Dopo la cristianità riprende a distanza di sei anni il discorso cominciato con Credere di credere e consistente in un ritorno a, o in una ripresa di, tematiche religiose nell’epoca della post-modernità. Ciò a partire da un duplice moto che mentre avvia la riflessione filosofica a partire dalla personale e singola esperienza esistenziale, ne rintraccia la profonda sintonia con lo “spirito del tempo”, che pare caratterizzato dalla rinascita dell’interesse religioso. L’età contemporanea si configura però come epoca post-metafisica (centrali a questo proposito sono le riflessioni di Nietzsche e Heidegger, autori di riferimento di Vattimo), conoscendo una generalizzata erosione di quelle verità oggettive e metafisiche a cui precedentemente il pensiero umano si sottometteva o si adeguava teoreticamente e moralmente. Di conseguenza, non trovandosi più, da un lato, alcuna «metanarrazione direttiva» o alcun «metalinguaggio normativo» e, dall’altro lato, essendo venute meno anche le ragioni forti dell’ateismo, si pone con urgenza la questione intorno alla religione e alle motivazioni per cui oggi si debba rifuggire da una ricaduta nei «fondamentalismi religiosi, o etnico-religiosi, o religioso-comunitaristici, che vediamo pullulare intorno a noi». In che senso va dunque ripensato e deve essere inteso oggi il ritorno alla religione? Come può il pluralismo post-moderno – è questo l’intento di Vattimo – permettere «di ritrovare la fede cristiana»?

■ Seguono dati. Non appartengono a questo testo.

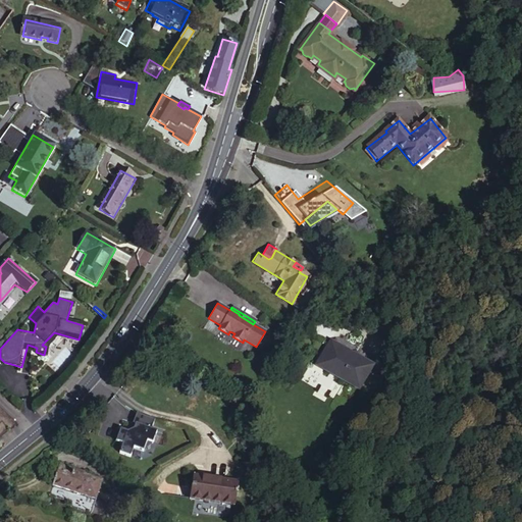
[(323,370),(355,390),(370,368),(330,341),(317,359),(327,365),(323,370)]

La chiave di lettura del volume consiste nell’idea di concepire la «modernità come secolarizzazione, e cioè come sviluppo interno e ‘logico’ della rivelazione ebraico cristiana, e vederne poi l’esito filosofico nella dissoluzione della metafisica e nell’emergenza dell’essere come evento». L’essenza della rivelazione ebraico-cristiana consisterebbe dunque nell’annuncio della verità come destino di «inde-bolimento» e di «alleggerimento» dell’essere, di cui è simbolo la kénōsis divina visibile nell’incarnazione di Gesù Cristo.
La presenza del messaggio cristiano nel cuore sia della modernità sia del suo oltrepassamento (e dunque nella storia della civiltà occidentale) è fatta valere da Vattimo come suggello per mostrare come la kénōsis – archetipo di indebolimento dell’essere (più che come fatto storico puntualmente e realmente accaduto) e conseguentemente presupposto per l’apertura dello spazio interpretativo e pluralistico della post-modernità – possa, proprio per ciò, valere come paradigma e criterio per una relazione interpretativa con la verità che presenti i tratti della carità, della dialogicità e della «laicità».